━━━ EXTRACT ━━━
Cold chain logistics is expected to grow at 20% CAGR over the next 5-10 years. This is also due to its transformation from conventional cold storage to modern storage space. The general logistics is also going to be benefitted from Increased e-commerce activity and Industrial manufacturing. India is soon expected to overtake China as the manufacturing hub and the logistics sector is going to be the key beneficiary. The India model portfolio hence contains 3 stocks with 7%, 5%, and 3% allocation respectively to cold chain, e-commerce, and large scale logistic respectively.

Specialty Chemicals Sectors (15%)

The chemicals sector has already seen a mega bull run over the last couple of years. The Indian chemicals industry stood at US$ 178 billion in 2019 and is expected to reach US$ 304 billion by 2025 registering a CAGR of 9.3%. The demand for chemicals is expected to expand by 9% per annum by 2025. The chemical industry is expected to contribute US$ 300 billion to India’s GDP by 2025. This is a huge opportunity, especially for the large and midsize players.

The specialty chemicals constitute 22% of the total chemicals and petrochemicals market in India. The demand for specialty chemicals is expected to rise at a 12% CAGR in 2019-22. The petrochemicals demand is expected to record a 7.5% CAGR between 2019 and 2023, with polymer demand increasing at 8%. The Indian agrochemicals market is expected to register an 8% CAGR to reach US$ 3.7 billion by FY22 and US$ 4.7 billion by FY25. Thus the model portfolio contains 4 specialty chemical stocks having weights of 5%,4%,3%,3% respectively.

Energy and Renewables Sector (10%)
━━━
Can you copy the India sector outlook verbatim, beginning at the words "Specialty Chemicals Sectors" and stopping after "and midsize players."? These records come from a separate source.
━━━ DATASET ━━━
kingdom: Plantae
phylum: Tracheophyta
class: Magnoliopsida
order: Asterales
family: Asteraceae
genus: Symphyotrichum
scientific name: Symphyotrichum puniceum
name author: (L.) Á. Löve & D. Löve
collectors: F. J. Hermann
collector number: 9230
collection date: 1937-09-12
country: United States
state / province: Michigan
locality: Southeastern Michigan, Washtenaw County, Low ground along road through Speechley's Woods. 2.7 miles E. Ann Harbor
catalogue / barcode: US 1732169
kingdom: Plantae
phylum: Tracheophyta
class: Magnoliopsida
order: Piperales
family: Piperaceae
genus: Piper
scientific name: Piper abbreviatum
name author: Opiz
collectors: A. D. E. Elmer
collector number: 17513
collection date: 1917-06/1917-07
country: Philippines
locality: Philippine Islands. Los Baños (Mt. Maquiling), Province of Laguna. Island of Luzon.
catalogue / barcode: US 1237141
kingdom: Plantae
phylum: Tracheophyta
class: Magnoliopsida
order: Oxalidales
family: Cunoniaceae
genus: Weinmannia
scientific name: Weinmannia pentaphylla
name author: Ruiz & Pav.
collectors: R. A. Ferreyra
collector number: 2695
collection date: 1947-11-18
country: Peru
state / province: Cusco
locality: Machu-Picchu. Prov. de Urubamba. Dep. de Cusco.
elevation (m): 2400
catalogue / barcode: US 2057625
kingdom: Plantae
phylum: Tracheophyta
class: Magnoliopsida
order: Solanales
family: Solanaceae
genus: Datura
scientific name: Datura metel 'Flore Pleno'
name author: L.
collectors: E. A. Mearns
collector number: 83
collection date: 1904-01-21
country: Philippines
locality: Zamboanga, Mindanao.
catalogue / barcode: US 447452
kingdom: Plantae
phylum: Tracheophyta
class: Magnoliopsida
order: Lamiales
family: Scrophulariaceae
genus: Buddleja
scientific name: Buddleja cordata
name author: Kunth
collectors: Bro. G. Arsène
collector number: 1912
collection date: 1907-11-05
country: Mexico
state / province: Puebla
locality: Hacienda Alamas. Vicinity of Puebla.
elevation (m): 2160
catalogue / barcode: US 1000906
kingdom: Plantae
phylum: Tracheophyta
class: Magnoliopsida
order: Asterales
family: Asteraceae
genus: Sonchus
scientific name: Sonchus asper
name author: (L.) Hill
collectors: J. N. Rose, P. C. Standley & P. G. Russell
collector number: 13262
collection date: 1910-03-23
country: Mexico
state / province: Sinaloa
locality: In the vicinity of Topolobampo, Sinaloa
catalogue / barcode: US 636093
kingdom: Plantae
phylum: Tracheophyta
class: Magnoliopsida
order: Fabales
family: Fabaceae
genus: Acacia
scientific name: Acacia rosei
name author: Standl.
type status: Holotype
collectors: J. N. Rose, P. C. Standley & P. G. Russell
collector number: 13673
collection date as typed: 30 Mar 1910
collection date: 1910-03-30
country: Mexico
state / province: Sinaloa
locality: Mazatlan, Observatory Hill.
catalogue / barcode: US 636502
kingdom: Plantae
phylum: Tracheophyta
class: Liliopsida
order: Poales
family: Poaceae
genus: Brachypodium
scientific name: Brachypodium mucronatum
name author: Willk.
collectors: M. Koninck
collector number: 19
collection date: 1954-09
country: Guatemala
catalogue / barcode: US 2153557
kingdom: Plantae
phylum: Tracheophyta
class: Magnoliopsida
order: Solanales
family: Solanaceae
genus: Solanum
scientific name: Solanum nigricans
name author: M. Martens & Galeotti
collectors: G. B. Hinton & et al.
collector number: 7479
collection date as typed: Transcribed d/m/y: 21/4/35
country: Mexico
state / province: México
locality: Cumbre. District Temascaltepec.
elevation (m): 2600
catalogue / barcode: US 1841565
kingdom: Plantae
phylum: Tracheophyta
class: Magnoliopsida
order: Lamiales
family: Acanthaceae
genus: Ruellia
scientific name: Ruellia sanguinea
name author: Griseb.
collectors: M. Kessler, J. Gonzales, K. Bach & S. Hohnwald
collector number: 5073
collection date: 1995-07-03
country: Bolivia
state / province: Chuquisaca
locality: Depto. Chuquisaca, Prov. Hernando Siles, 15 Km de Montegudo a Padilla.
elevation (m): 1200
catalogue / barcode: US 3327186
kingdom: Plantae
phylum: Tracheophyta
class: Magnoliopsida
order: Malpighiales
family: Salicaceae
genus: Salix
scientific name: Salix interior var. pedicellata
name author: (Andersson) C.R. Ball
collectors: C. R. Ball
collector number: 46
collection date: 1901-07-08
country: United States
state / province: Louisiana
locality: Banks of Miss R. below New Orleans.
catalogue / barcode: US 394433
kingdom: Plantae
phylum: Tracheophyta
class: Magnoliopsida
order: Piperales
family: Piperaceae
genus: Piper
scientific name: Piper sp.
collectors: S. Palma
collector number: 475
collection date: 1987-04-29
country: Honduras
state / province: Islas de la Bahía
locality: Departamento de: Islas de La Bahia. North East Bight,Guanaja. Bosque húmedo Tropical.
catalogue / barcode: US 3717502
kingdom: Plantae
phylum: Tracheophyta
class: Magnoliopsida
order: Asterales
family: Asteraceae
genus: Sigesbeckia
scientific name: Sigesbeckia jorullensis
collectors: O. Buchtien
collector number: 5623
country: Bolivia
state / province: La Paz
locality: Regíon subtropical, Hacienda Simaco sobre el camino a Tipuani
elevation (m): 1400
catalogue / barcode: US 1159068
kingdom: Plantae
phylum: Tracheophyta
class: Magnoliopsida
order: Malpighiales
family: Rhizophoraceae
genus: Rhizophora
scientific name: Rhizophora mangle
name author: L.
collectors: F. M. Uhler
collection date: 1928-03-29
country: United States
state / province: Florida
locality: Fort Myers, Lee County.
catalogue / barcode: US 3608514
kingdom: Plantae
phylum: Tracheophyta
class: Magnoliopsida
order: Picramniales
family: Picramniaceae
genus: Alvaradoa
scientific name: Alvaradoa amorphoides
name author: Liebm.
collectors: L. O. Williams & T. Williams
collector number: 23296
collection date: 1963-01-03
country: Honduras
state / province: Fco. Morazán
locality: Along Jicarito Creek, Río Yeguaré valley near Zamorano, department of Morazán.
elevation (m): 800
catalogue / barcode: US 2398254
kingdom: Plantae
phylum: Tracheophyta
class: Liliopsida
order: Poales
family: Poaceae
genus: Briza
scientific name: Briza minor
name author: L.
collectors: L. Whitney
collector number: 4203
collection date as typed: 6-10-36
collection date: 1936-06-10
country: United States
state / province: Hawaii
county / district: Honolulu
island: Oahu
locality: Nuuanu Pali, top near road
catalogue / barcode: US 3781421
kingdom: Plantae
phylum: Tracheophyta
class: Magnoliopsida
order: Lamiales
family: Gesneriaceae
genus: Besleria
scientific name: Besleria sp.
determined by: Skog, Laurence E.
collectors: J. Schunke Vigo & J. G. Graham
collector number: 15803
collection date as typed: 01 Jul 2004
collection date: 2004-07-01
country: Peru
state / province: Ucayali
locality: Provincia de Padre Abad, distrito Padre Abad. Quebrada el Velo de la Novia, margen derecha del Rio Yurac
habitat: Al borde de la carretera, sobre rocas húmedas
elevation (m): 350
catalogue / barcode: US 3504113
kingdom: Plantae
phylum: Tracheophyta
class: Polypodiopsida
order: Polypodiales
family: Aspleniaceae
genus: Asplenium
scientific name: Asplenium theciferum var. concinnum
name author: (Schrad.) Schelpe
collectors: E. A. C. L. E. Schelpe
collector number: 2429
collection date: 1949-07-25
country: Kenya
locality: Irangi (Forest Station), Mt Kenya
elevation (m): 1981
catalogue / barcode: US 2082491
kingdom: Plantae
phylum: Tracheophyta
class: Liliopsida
━━━
> _CORRECT RESULT_
Specialty Chemicals Sectors (15%)

The chemicals sector has already seen a mega bull run over the last couple of years. The Indian chemicals industry stood at US$ 178 billion in 2019 and is expected to reach US$ 304 billion by 2025 registering a CAGR of 9.3%. The demand for chemicals is expected to expand by 9% per annum by 2025. The chemical industry is expected to contribute US$ 300 billion to India’s GDP by 2025. This is a huge opportunity, especially for the large and midsize players.